With our meeting set for Sunday, Saturday becomes our preperation day. Every detail is combed over with a fine tooth comb. What will we wear? You can’t be too casual, we’re taking this serious. You can’t be too done up, we’re not about showing up anyone.
Once we figure it out, things start falling into place. Clean the car, pick out a nice card, get a gift for their girl, find a photo album to put a couple pictures of our family, etc.
Now the most important thing to do on Saturday, keep distracted! Otherwise, you’ll either go mad, or time will start to go backwards. So we decide to join some friends for a fun day at the Ohio Renaissance Festival.
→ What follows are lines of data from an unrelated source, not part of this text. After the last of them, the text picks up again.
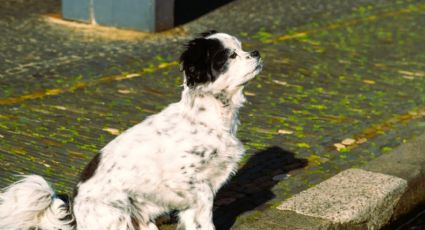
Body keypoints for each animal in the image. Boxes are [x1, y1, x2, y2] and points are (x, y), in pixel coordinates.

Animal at [0, 31, 260, 230]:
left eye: (241, 48)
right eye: (231, 55)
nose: (256, 53)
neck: (207, 118)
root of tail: (75, 214)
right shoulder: (187, 181)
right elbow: (204, 210)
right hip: (118, 213)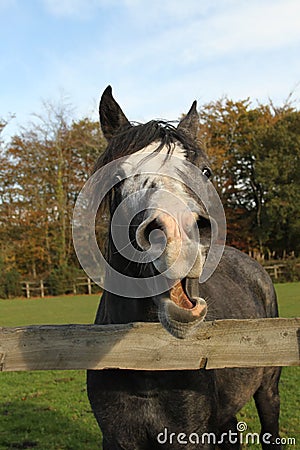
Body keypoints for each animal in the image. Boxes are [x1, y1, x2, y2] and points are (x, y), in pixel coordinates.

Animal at [86, 86, 282, 448]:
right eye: (117, 176)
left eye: (205, 171)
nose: (181, 231)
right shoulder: (118, 437)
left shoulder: (188, 434)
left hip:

It was great! I got to throw an axe (darn right I earned my man card back), and threw tomatos at some guy. We saw the mud show (better than it sounds) and a joust. All in a fun day.
We forgot about that silly little orb that rotates around us (wait, was Gallileo pre or post Renaissance), the Sun.
It’s September, who gets burnt in September? We do. Plus, it seems the Renaissance was pre hepa filters, so not only will we be glowing (in a Rudolph sort of way) tommorrow, we’ll be weezing like Darth Vader with his helmet off (Star Wars on Blu-Ray is a good gift for a baby, right?)
Now we’re home and we can’t find a recent picture of the two of us. Why don’t we have a third party with us to take more pictures of us! Ugh, and now I’m watching the stupid Hawkeyes, and they’re losing 24-7. What else can go wrong!
Note: Written Saturday, Sept. 17, 2011.